Feature engineering is the process of creating new features from raw data to improve the performance of machine learning models. Here's a summary of the key techniques:

#### a. Text Feature Engineering
- **Text Preprocessing**: Clean and normalize text data by tokenizing, removing stop words, removing irrelevant characters, symbols, or punctuation, removing duplicated/noisy/missing data, performing stemming or lemmatization, and handling named entities.
- **Text Length Features**: Create features based on the length of a news article's title or body, such as character count, word count, or sentence count.
- **Sentiment Analysis**: Use sentiment analysis models (e.g., VADER, TextBlob) to extract the emotional tone of an article as a feature.

#### b. User Behavior Features
- **Time Interval Features**: Calculate the time gap between user actions, such as the interval between clicks on two different articles.
- **User Behavior Sequence**: Sequence a user's historical actions and use a sequence model (e.g., RNN, LSTM) to extract features.
- **User Interest Tags**: Use clustering or topic modeling to build interest tags that represent a user's preferences for different topics or categories.

#### c.
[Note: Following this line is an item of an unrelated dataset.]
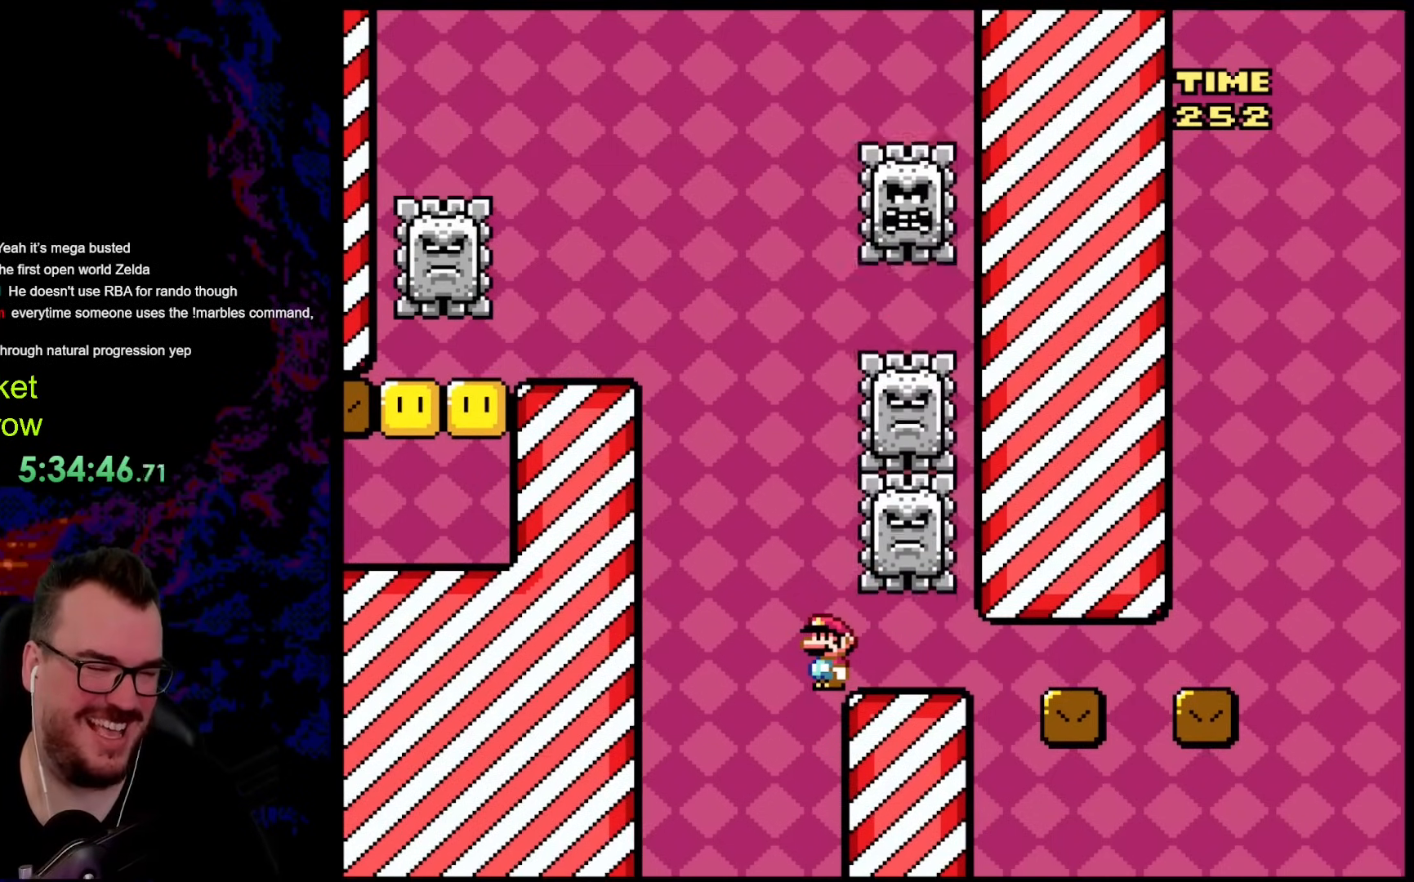
{"buttons": ["B", "Y"], "events": []}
Article Attribute Features
- **Topic Modeling**: Use models like LDA or LSA to identify and use the topics of articles as features.
- **One-Hot Encoding**: Convert an article's category into a numerical feature using one-hot encoding.
- **Title Keywords**: Extract keywords from article titles to use as features.

#### d. Contextual Features
- **Geographic Features**: Use a user's location or an article's location tags as features.
- **Time Features**: Convert timestamps into features like season, weekday/weekend, or holiday.
- **User Device Features**: Use information about a user's device, operating system, or browser type.

#### e. Embedding and Dimensionality Reduction
- **Word2Vec Embeddings**: Use a Word2Vec model (or a transformer-based one such as BERT) to convert article titles or bodies into low-dimensional, dense vectors.
- **TF-IDF Weighted Dimensionality Reduction**: Reduce the dimensionality of TF-IDF weighted features to remove noise and make them more manageable.

#### f. Feature Crossing and Combination
- **Feature Combination**: Combine multiple features, such as a user's interest tag with an article's category.
- **Feature Crossing**: Perform feature crossing for categorical features, such as combining a user's click count for a certain category with an article's category.

#### g. Handling Missing Values and Outliers
- **Missing Value Imputation**: Fill in missing feature values with methods like the mean, median, or mode.
- **Outlier Treatment**: Detect and handle outliers using methods like the Z-Score or box plots.

#### h. Feature Selection and Importance
- **Variance Thresholding**: Remove features with a low variance, assuming they have little predictive power.
- **Correlation Analysis**: Calculate the correlation between features and the target variable to select the most relevant ones.
- **Feature Importance Ranking**: Use a machine learning model (e.g., Random Forest, GBDT) to rank features by their importance and select the most significant ones.

### 6.1 Feature Engineering of User Click History Versus Recalled Articles
For each user and each candidate article they've been recalled, we need to generate a set of features that capture the relationship between the candidate article and the user's past interests.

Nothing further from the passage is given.